2. Blade Design: Inboard vs. Outboard
The patent divides the rotor blade into two distinct functional zones at the 43% station (43% of the way from the hub to the tip):
| Section | Location | Profile & Function |
| Inboard | Root to 43% | Conventional Airfoil. Provides the primary downwash and lift. It has a positive angle of attack. |
| Outboard | 43% to Tip | Reflexed/Reversed Median Line. This section has a negative angle of attack (inverted airfoil). It is designed to curve expansion waves inward. |
The “Infinite Aspect Ratio” Effect
Williams designed the tips to prevent tip turbulence. By equalizing the pressure on the top and bottom of the blade tip (destroying the vacuum), the air doesn’t “roll” over the edge. This creates what he called an infinite aspect ratio effect, significantly reducing drag and noise.
3. Torque Elimination
One of the most ambitious claims of the patent is the elimination of the tail rotor.
- Vector Balancing: In the outboard section, because of the negative angle of attack, the lift vector (dL) is inclined forward.
- Counter-acting Force: This creates a force component (dF) in the direction of rotation, which theoretically cancels out the drag forces of the inboard section.
- No Tail Rotor: If the aerodynamic drag of the blades is neutralized, there is no “torque” trying to spin the fuselage in the opposite direction, meaning no heavy anti-torque rotor or secondary engine is needed.
4. Advanced Geometry: Dihedral and Vertical Spacing
In his improved version (Figures 9–10), Williams added even more complexity:
- Vertical Gradient: Each of the three blades is mounted on the hub at a different height. They travel in separate horizontal planes. This was intended to eliminate “interplane effect” (interference between blades).

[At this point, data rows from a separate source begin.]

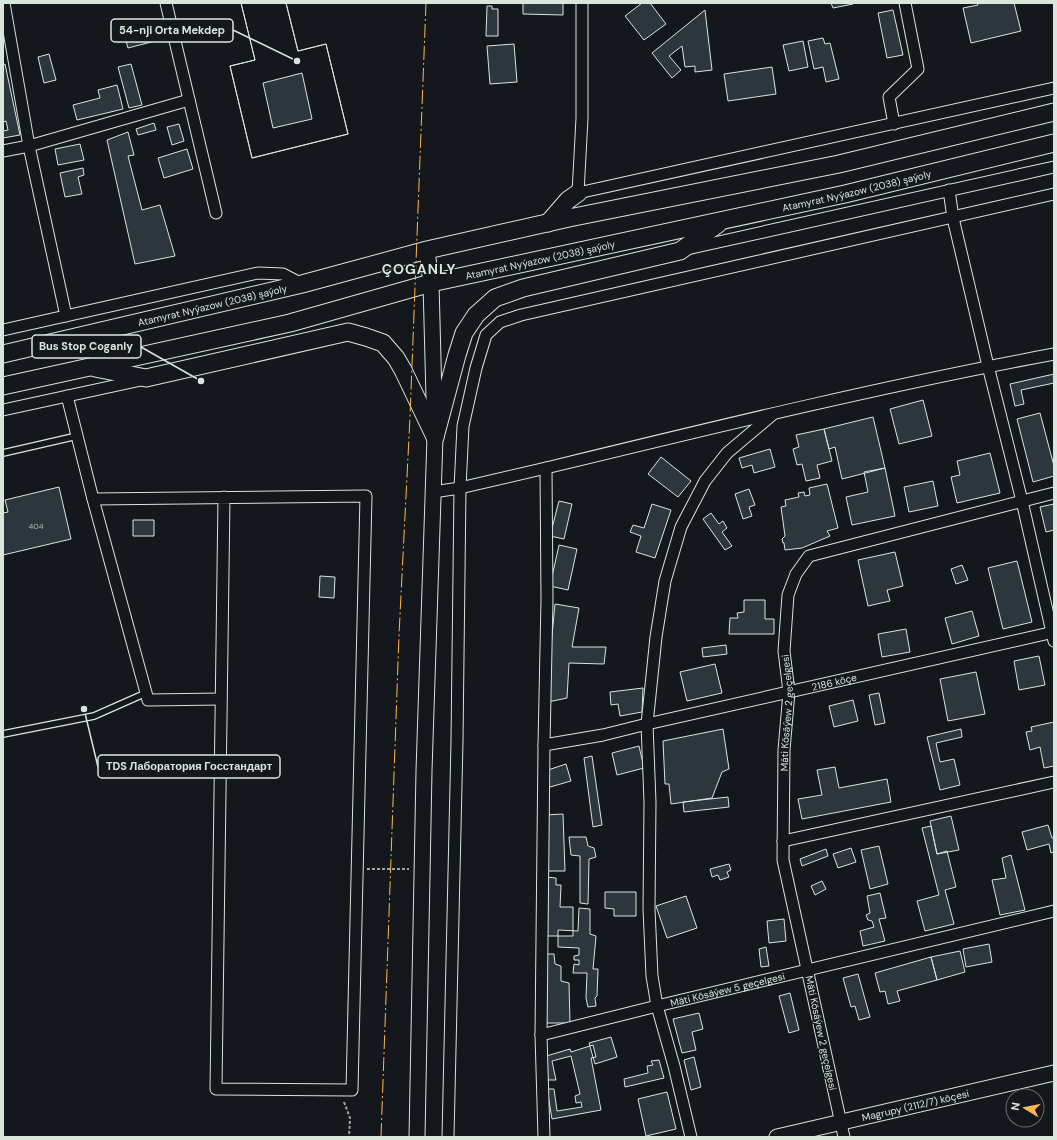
<svg xmlns="http://www.w3.org/2000/svg" width="1057" height="1140" font-family="'DM Sans',sans-serif">
<style>
.building{fill:#2c363c;stroke:#d8e6dc;fill-rule:evenodd}
.lines{fill:none;stroke-linecap:round;stroke-linejoin:round}
.lane-casing{stroke:#d8e6dc;stroke-width:8}
.street-casing{stroke:#d8e6dc;stroke-width:13}
.secondary-casing{stroke:#d8e6dc;stroke-width:17}
.primary-casing{stroke:#d8e6dc;stroke-width:19}
.path{stroke:#9da8a2;stroke-width:2;stroke-dasharray:3 2;stroke-linecap:butt}
.lane{stroke:#14181c;stroke-width:5.5}
.street{stroke:#14181c;stroke-width:11}
.secondary{stroke:#14181c;stroke-width:15}
.primary{stroke:#14181c;stroke-width:17}
.power{stroke:#ffb74d;stroke-width:1;stroke-dasharray:14 3 2 3;stroke-linecap:butt}
.labels{text-anchor:middle;dominant-baseline:central;stroke-width:3;stroke-linejoin:round;paint-order:stroke}
.number-label{font-size:8px;fill:#adbab4}
.street-label{font-size:10px;fill:#d8e6dc;stroke:#14181c}
.district-label{font-size:14px;font-weight:bold;letter-spacing:1px;fill:#d8e6dc;stroke:#14181c}
.leader{fill:none;stroke:#d8e6dc;stroke-width:1.5}
.callout-dot{fill:#d8e6dc;stroke:#14181c;stroke-width:1.5}
.callout{fill:#14181c;stroke:#d8e6dc;stroke-width:1.5}
.callout-label{font-size:11px;text-anchor:middle;font-weight:bold;fill:#d8e6dc}
</style>
<rect width="100%" height="100%" fill="#14181c"/>
<path class="building" d="M241 3H286L298 51 326 44 348 134 252 158 230 66 255 60ZM302 73 312 119 273 128 263 83Z
M241 3H286L298 51 326 44 348 134 252 158 230 66 255 60Z
M523 3H563V15L523 14Z
M642 3H650L666 24 644 40 625 16Z
M831 3H853V4L833 8Z
M977 3H1014L1021 31 971 43 963 8 978 5Z
M487 6H492V9H498V36H486Z
M705 10 712 70 695 72V66L685 67 682 46 669 56 681 70 672 78 652 53Z
M893 10 903 55 887 58 878 13Z
M159 22 163 39 128 48 123 31Z
M823 38 825 44 830 43 839 79 826 82 823 67 814 69 808 41Z
M803 41 808 67 789 71 783 45Z
M514 44 517 82 490 84 487 46Z
M49 54 56 80 44 83 38 57Z
M5 64 20 135 3 138V131L8 130 6 121 3 122V65Z
M131 64 142 105 129 108 118 67Z
M772 67 776 94 728 101 724 74Z
M117 85 123 109 77 120 73 105 100 98 98 90Z
M154 123 156 130 138 135 136 129Z
M179 124 184 141 172 145 167 127Z
M128 132 134 155 128 156 142 210 160 205 175 256 135 264 107 140Z
M80 144 84 160 58 165 55 149Z
M187 149 193 169 164 178 158 158Z
M83 168 84 175 78 177 82 194 65 197 60 173Z
M1054 374V383L1021 390 1024 404 1015 406 1010 384Z
M923 400 932 436 899 444 890 409Z
M1040 413 1054 466V476L1033 482 1017 419Z
M873 417 885 468 842 479 835 447 829 449 824 429Z
M824 429 832 461 817 465 820 478 806 481 802 464 797 465 793 449 799 447 796 435Z
M770 449 775 467 754 473 752 465 742 468 739 458Z
M990 453 1000 493 957 503 951 477 960 475 957 461Z
M661 457 691 481 678 497 648 474Z
M885 468 895 516 852 525 846 497 868 492 864 472Z
M933 481 938 506 909 512 904 487Z
M827 484 838 528 827 531 830 536 802 548 785 550 784 543H783L782 539 785 536 781 507 786 506 785 500 799 497 798 493 804 492 805 496 810 495 809 488Z
M59 487 71 539 3 555V513L8 512 5 500Z
M749 489 755 505 749 507 752 516 743 519 735 494Z
M559 501 572 504 564 539 550 536Z
M652 504 671 510 655 558 636 552 641 536 630 532 633 525 644 528Z
M1054 504V530L1046 532 1040 507Z
M711 513 719 524 723 521 727 528 722 532 732 546 725 550 703 519Z
M133 520H154V536H133Z
M559 545 577 549 568 590 550 586Z
M895 552 903 586 887 590 890 601 868 606 858 560Z
M1017 561 1032 622 1003 629 988 568Z
M962 565 968 580 956 584 951 569Z
M320 576 335 577 334 598 319 597Z
M744 600H765V619H774V634H729L730 618H738L737 613 744 612Z
M555 604 579 608 572 647H606L604 664 569 663 567 698 548 702 551 646Z
M972 611 979 636 952 644 945 618Z
M906 629 910 652 882 657 878 634Z
M726 645 727 654 703 657 702 648Z
M1039 656 1045 685 1019 690 1014 661Z
M715 664 722 693 687 701 680 672Z
M976 672 985 714 948 721 940 679Z
M643 688 642 712 620 716 618 704 611 705 610 692Z
M879 693 885 723 875 725 869 695Z
M853 700 858 721 834 727 829 706Z
M1054 722V766L1044 768 1040 747 1030 750 1026 732 1032 731 1031 727Z
M723 729 729 769 722 772 712 798 671 804 669 784H665L663 741Z
M961 729 962 737 936 743 940 762 954 759 960 785 940 790 927 737Z
M639 746 644 768 617 775 612 753Z
M592 756 602 825 593 827 584 758Z
M566 764 571 781 550 787 545 771Z
M835 767 839 788 887 779 891 802 802 819 798 799 822 795 817 770Z
M728 797 729 807 684 812 683 802Z
M563 814 565 871H547L545 815Z
M951 816 959 850 937 854 930 821Z
M1048 825 1052 838H1054V852L1051 853 1049 844 1027 850 1022 832Z
M931 826 937 854 947 851 956 887 945 890 954 924 925 931 917 901 939 895 922 828Z
M569 837H586L588 846 594 848 596 857 589 859 588 904 580 903V856L571 855Z
M879 846 888 884 870 889 861 850Z
M851 848 856 862 838 868 833 854Z
M826 849 828 856 802 866 800 859Z
M1011 855 1025 910 1000 915 992 880 1006 878 1002 858Z
M729 864 731 870 727 872 729 877 720 880 718 875 712 877 710 869Z
M546 877 556 878V885H561L560 907H573V936H544Z
M822 881 826 889 815 895 811 886Z
M605 892H636V916H614V909L605 908Z
M880 893 886 918 879 919 885 941 863 946 860 931 874 927 872 921 868 920 866 915 870 913 867 896Z
M686 896 697 928 667 938 656 906Z
M579 908 590 909V934L596 936 593 969H598L597 996 595 998 596 1006 588 1007 586 998 587 973H573L574 964 579 965V960H574V956L579 955V948L558 947V930L578 931Z
M784 919 786 941 769 943 767 921Z
M989 944 992 962 966 967 963 949Z
M766 947 769 966 761 967 759 949Z
M960 951 965 972 937 980 931 957Z
M546 954H554L555 964 561 966V981L569 983 570 1023H546Z
M931 957 937 980 897 991 900 1001 888 1004 885 991 880 992 875 973Z
M858 974 870 1017 859 1020 855 1006 851 1007 843 978Z
M790 993 799 1030 789 1033 779 996Z
M699 1013 703 1029 692 1032 696 1050 682 1053 673 1019Z
M611 1037 617 1057 595 1064 589 1043Z
M593 1045 596 1057 591 1058 601 1110 552 1119 547 1089H554L557 1111 582 1107 581 1102 576 1103 575 1096 580 1094 571 1056 552 1061 556 1080H546L543 1057 570 1049 571 1052Z
M694 1057 701 1087 691 1090 684 1060Z
M659 1060 664 1078 625 1087 624 1079 648 1073 647 1066 653 1065 651 1061Z
M667 1092 676 1129 646 1136 638 1099Z"/>
<g class="lines">
<defs>
<path id="lane" d="M3 453 77 436
M3 734 94 716 146 693"/>
<g id="street">
<path d="M4 3 29 146 66 316"/>
<path d="M166 3 216 213"/>
<path d="M582 3V118L578 193 1054 88"/>
<path d="M894 124 889 97 918 69 905 3"/>
<path d="M3 151 29 146 189 100"/>
<path d="M949 190 953 218 988 366 1022 501 1054 641"/>
<path d="M687 249 1054 167"/>
<path d="M3 330 258 273 283 274 302 284"/>
<path d="M67 396 93 499 148 700 221 699"/>
<path d="M3 410 141 380"/>
<path d="M433 492 460 488 546 468"/>
<path d="M93 499 366 496 352 1090 216 1089 224 497"/>
<path id="s1" d="M544 745 603 735 647 724 1054 632"/>
<path d="M783 841 1054 782"/>
<path id="s2" d="M541 1035 657 1006 1054 911"/>
<path d="M448 1137 457 741 460 488 463 426 476 368 486 335 500 322 521 315 1054 194"/>
<path d="M544 1137 541 1035 544 745 547 599 546 468C715 427 883 386 1054 354"/>
<path d="M691 1137 674 1066 657 1006 652 976 649 909 650 802 647 724 656 637 665 581 681 527 705 481 727 453 772 415"/>
<path id="s3" d="M844 1137 783 860 784 750 789 692 784 651 788 595 796 574 809 556 1054 493"/>
</g>
<g id="secondary">
<path d="M417 1137 424 771 435 437 431 283 427 250"/>
<path id="s4" d="M777 1137 1054 1073"/>
</g>
<g id="primary">
<path d="M548 223 568 200 578 193"/>
<path id="s5" d="M3 354 302 284 427 250 569 218 839 164 1054 112"/>
<path d="M95 368 146 378 348 332 366 337 383 343 396 358 403 370 435 437"/>
<path id="s6" d="M3 386 290 323 431 283 845 194 1054 143"/>
<path d="M435 437 457 355 464 333 476 315 495 298 523 288 680 251 718 224"/>
</g>
</defs>
<use href="#lane" class="lane-casing"/>
<use href="#street" class="street-casing"/>
<use href="#secondary" class="secondary-casing"/>
<use href="#primary" class="primary-casing"/>
<path class="path" d="M367 869H409
M344 1102 350 1118 349 1137"/>
<use href="#lane" class="lane"/>
<use href="#street" class="street"/>
<use href="#secondary" class="secondary"/>
<use href="#primary" class="primary"/>
<path class="power" d="M381 1137 399 635 410 417 426 3"/>
</g>
<g class="labels">
<g class="number-label">
<text x="36" y="526">404</text>
</g>
<g class="street-label">
<text stroke="none"><textPath href="#s6" startOffset="876">Atamyrat Nyýazow (2038) şaýoly</textPath></text>
<text stroke="none"><textPath href="#s6" startOffset="552">Atamyrat Nyýazow (2038) şaýoly</textPath></text>
<text stroke="none"><textPath href="#s5" startOffset="215">Atamyrat Nyýazow (2038) şaýoly</textPath></text>
<text stroke="none"><textPath href="#s1" startOffset="297">2186 köçe</textPath></text>
<text stroke="none"><textPath href="#s3" startOffset="431">Mäti Kösäýew 2 geçelgesi</textPath></text>
<text stroke="none"><textPath href="#s2" startOffset="192">Mäti Kösäýew 5 geçelgesi</textPath></text>
<text transform="translate(821 1033) rotate(78)">Mäti Kösäýew 2 geçelgesi</text>
<text stroke="none"><textPath href="#s4" startOffset="142">Magrupy (2112/7) köçesi</textPath></text>
</g>
<g class="district-label">
<text x="419" y="269">ÇOGANLY</text>
</g>
</g>
<path class="leader" d="M297 61L233 30M201 381L141 347M84 709L98 767"/>
<g class="callout-dot">
<circle cx="297" cy="61" r="4"/>
<circle cx="201" cy="381" r="4"/>
<circle cx="84" cy="709" r="4"/>
</g>
<g class="callout">
<rect x="111" y="19" width="122" height="23" rx="4"/>
<rect x="32" y="335" width="109" height="23" rx="4"/>
<rect x="98" y="755" width="182" height="23" rx="4"/>
</g>
<g class="callout-label">
<text x="172" y="34">54-nji Orta Mekdep</text>
<text x="86" y="350">Bus Stop Coganly</text>
<text x="189" y="770">TDS Лаборатория Госстандарт</text>
</g>
<rect width="1057" height="1140" fill="none" stroke="#d8e6dc" stroke-width="8"/>
<g transform="translate(1025 1108) rotate(280)"><circle r="19" fill="#14181c" stroke="#626a69"/>
<path d="M0-3L7 15L0 10L-7 15Z" fill="#ffb74d"/>
<text y="-6" font-size="11" font-weight="bold" text-anchor="middle" fill="#d8e6dc">N</text>
</g>
</svg>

- Sweep Forward/Back: The inboard section is swept forward 10°, while the outboard section is swept back 10°. This creates a time lag in the airflow, allowing the air to “organize” and be induced downward more efficiently.
- Dihedral Angle: The inboard sections are angled upward, providing natural stability similar to the wings of a fixed-wing airplane.
5. Auxiliary Systems: The Duct and Fin
While the rotor was meant to be self-stabilizing, Williams included an optional longitudinal duct (16):
- Scoop: It catches the downwash from the rotor.
- Yaw Control: This air is blown over a vertical fin (20) at the rear. This provides steering (yaw control) and forward thrust without needing a traditional tail rotor.
Summary of Performance Claims
Williams claimed that compared to a standard helicopter, his design achieved:
- Lift Coefficients: Up to 3.00 (standard helicopters were typically around 0.5 to 1.0).
- Efficiency: Power requirements were reduced to between 38% and 93% of a standard helicopter.
- Stability: A reduction in “ground effect” dependency, allowing for more stable flight at various altitudes.